Of course the big buzzword is Social Computing and this is at the heart of this layer. Mark Carges, BEA’s Executive VP for the Business Interaction Division gave a keynote on BEA’s vision for Social Computing. He described how in organisations today information and business processes flow between organisational silos. These silos create gaps, and organisations survive these gaps by using personal productivity tools, such as email, IM, portals and mobile phones. BEA’s vision is to produce a social computing environment based on Web 2.0 that uses participant driven collaboration tools and allows the assembly of mash-ups to support user’s view of information. For more details please see Social Computing – understanding BEA (part 4).
Conclusion
So you now have the story and a view of Project Genesis. If you have read the blogs of Tebbut and Vile you will have seen their view of the story. So what is it that I don’t see? The answer is simple – PARTNERS.

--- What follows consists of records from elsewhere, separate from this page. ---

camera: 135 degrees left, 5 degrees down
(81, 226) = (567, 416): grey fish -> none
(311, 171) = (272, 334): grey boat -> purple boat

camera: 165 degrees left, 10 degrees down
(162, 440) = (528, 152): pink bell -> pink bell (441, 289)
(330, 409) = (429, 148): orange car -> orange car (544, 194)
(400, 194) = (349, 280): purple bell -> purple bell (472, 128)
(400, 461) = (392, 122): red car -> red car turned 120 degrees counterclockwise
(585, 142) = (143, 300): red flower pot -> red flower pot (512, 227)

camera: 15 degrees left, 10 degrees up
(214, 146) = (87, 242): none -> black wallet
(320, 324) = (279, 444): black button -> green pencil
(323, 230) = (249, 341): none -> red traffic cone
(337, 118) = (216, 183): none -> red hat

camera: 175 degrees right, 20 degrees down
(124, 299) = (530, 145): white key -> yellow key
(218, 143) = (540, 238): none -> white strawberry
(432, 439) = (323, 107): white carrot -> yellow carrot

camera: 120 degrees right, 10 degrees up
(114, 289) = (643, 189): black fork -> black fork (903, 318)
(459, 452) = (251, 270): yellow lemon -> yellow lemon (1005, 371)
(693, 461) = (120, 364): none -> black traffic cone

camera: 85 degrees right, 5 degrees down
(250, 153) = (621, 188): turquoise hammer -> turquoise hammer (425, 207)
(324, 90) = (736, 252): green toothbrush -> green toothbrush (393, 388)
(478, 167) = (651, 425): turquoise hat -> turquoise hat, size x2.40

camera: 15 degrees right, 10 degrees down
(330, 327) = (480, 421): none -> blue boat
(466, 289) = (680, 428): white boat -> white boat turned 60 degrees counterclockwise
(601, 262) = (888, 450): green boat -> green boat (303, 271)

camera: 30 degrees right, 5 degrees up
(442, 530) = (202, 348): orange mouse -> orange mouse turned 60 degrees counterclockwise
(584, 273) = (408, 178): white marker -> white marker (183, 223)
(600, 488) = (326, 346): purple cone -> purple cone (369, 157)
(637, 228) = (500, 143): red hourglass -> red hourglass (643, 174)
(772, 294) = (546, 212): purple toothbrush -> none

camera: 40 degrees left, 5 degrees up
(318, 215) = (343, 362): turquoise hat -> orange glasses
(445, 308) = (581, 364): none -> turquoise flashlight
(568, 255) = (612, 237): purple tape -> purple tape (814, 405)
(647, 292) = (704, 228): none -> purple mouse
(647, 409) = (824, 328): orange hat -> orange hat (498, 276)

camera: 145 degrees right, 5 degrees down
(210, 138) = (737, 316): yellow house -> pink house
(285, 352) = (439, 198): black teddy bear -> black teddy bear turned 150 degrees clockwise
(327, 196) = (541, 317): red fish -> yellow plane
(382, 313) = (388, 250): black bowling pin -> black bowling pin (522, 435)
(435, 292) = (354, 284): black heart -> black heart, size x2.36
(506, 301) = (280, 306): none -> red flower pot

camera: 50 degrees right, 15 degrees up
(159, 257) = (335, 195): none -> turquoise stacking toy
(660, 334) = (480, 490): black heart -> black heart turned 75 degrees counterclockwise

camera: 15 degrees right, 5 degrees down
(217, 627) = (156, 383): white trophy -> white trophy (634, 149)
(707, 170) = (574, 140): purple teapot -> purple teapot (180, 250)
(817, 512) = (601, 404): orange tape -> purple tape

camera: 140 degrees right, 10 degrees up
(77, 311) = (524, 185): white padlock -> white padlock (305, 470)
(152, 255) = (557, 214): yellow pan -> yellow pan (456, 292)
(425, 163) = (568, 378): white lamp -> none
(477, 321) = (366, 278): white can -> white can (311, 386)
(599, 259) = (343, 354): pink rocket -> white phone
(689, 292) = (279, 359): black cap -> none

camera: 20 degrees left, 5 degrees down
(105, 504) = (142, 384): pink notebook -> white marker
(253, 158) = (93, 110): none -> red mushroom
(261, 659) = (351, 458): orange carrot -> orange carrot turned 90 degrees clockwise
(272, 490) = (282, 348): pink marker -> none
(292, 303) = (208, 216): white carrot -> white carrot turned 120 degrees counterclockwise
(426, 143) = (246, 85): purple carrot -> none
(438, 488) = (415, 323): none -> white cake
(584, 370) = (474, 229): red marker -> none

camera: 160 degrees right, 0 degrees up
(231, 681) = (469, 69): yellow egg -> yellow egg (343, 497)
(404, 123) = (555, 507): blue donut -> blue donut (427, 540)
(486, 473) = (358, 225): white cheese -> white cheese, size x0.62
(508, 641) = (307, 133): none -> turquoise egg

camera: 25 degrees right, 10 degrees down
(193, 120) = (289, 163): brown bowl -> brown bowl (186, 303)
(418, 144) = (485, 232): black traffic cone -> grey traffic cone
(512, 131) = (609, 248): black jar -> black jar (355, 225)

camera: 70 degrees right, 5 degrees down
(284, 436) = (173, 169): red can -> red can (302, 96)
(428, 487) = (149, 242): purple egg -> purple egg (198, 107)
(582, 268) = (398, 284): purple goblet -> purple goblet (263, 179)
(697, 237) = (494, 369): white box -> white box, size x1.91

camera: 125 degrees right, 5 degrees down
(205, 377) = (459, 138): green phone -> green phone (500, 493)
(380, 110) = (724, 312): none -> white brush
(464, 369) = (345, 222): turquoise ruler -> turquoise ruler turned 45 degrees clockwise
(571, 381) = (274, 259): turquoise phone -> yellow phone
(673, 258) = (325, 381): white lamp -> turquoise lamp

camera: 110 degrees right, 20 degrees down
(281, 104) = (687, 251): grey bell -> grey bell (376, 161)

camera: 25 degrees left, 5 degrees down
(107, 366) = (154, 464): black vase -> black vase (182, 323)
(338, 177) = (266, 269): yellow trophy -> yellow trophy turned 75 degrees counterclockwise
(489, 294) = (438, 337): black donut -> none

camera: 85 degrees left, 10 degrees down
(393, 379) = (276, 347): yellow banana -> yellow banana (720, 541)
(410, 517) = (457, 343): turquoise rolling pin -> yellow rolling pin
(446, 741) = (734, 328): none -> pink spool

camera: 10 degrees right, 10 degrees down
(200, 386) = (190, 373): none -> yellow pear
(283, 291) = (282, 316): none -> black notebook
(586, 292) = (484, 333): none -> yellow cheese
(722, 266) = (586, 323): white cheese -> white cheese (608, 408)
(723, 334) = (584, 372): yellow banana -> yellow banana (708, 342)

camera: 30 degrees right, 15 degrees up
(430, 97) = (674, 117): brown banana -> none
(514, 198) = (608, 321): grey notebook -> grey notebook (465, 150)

If this fluid woven fabric infrastructure architecture is to take off it not only needs System Integrators like HP and CapGemini to commit, but it really needs ISV’s – the people who build applications. Now in the keynote of Alfred Chuang, BEA’s Founder, the proposition was that organisations no longer want package applications, they want “Dynamic Business Applications”. I think this is too-generalised and narrow minded. From my experience in the manufacturing and engineering sector, organisation have chosen to go the package software route as the majority of best practice processes are incorporated in the SAP’,s Oracle’s and Infor’s and for supply chain in the Manhattan’s, Red Prairie’s and I2’s of this world. They want something that works with the minimum of fuss – it is the SIs who have added complexity by tailoring everything in sight so that they can make their money. What most organisations are looking for is the ability to develop or tailor those parts of their business processes where they want to differentiate themselves. It is in this latter area I can really see the need for an environment that allows organisations to support their business processes in a SOA way based upon the purchase of package solutions that cater for the processes that common in various sectors – for instance do organisations compete or differentiate them over the way they handle their finances. Answer in 99% of the time is no.
So there I was in Barcelona looking for ISV partners who are going to stand up can support this message. Did I see one? Did I miss them in the darkness of the presentation room? Were they outside in the exhibition hall or there as sponsors of the event? Not really. The Platinum Sponsors were HP (SI) and vmware (infrastructure). The Gold Sponsors were CA for their wily technology (Infrastructure), Indra (SI), Accenture (SI), Intel (Chips and Services), Sun (Hardware) and Quest Software (Infrastructure). The silver sponsors were Competence (Infrastructure), Adobe (Office and Dev) and soaapps.com (Service provider for apps). Talking to Pam Crane, BEA’s AR Director, I discovered that BEA had held a 2 day conference for ISV partners before we analysts arrived. During those 2 days, BEA had spent time describing how the micro services strategy could eb exploited by the ISV community.
Mike Piech, BEA’s Senior Director of Product Marketing, Tuxedo and WebLogic, explained to me that the ISV part of the Genesis will come out at the end of the year. So my message to BEA is like the architecture, like the concept, but make sure that the ISV announcement in December stacks up, as it is your indirect channel and particularly your ISVs, that will make or break this vision.